Start of Text segment

The key to getting Caymanians interested in a career in tourism is simply to treat and pay them correctly.
That’s the view of Neil Burrowes, whose Dolphin Cove operation currently employs 15 Caymanians, among a staff of 45.
“This is a stepping stone for many of them; they are 18 or 19 years old and have a job where they are being managed,” Mr. Burrowes said. “That discipline moulds you for the workforce. It is a foot in the door; many need the education and in the past our employees have gone on to Ernst and Young and Maples and Calder.
“If you treat people well they will stay; you need patience of course, but we have taken kids from West Bay and some of the troubled schools,” he said. “I have loaned my staff money to help them out with things like car insurance and these guys respond and do a good job. Everybody in the tourism industry should try and hire young Caymanians. There is nothing they cannot do if they’re trained properly and paid a decent wage.”

End of Text segment
Start of Recorded information

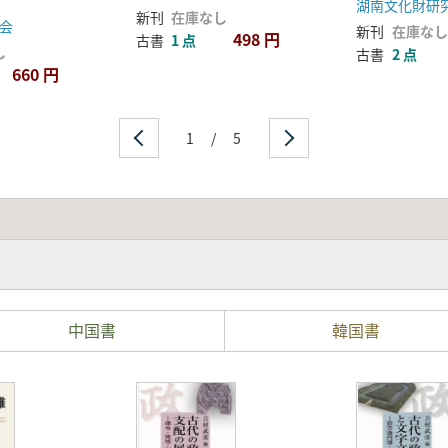
新刊
在庫なし
会
新刊
在庫なし
498 円
古書
1 点
し
古書
2 点
660 円
1
/
5
中国書
韓国書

End of Recorded information

- What this exercise asks:
**1.** Do these statements agree with the text on hiring Caymanians in tourism? Answer yes or no for each and quote the words that decide it. (a) Dolphin Cove employs 45 Caymanians. (b) Mr. Burrowes has lent staff money for car insurance. (c) Some former employees went on to work at Ernst and Young.
**2.** Please write a continuation of the text on hiring Caymanians in tourism, beginning after its last sentence.
The records have nothing to do with the text on hiring Caymanians in tourism.

- Outputs by task:
**1.**
(a) No: "currently employs 15 Caymanians, among a staff of 45."
(b) Yes: "I have loaned my staff money to help them out with things like car insurance"
(c) Yes: "in the past our employees have gone on to Ernst and Young and Maples and Calder."

**2.**
Skills the staff learn include taking videos and photographs, transportation and reservations and store management. He said there was even a current intern working unpaid in order to learn how to be a dolphin trainer.
He said there were plans in place to introduce open water swimming with dolphins. In terms of potential markets, Mr. Burrowes said while the Curacao facility had assisted 400 people on its dolphin therapy scheme, mostly coming from the Netherlands and Germany, the Cayman facility had a figure of 20. Therefore, there may be a case to step back and reassess which markets would work best for Cayman.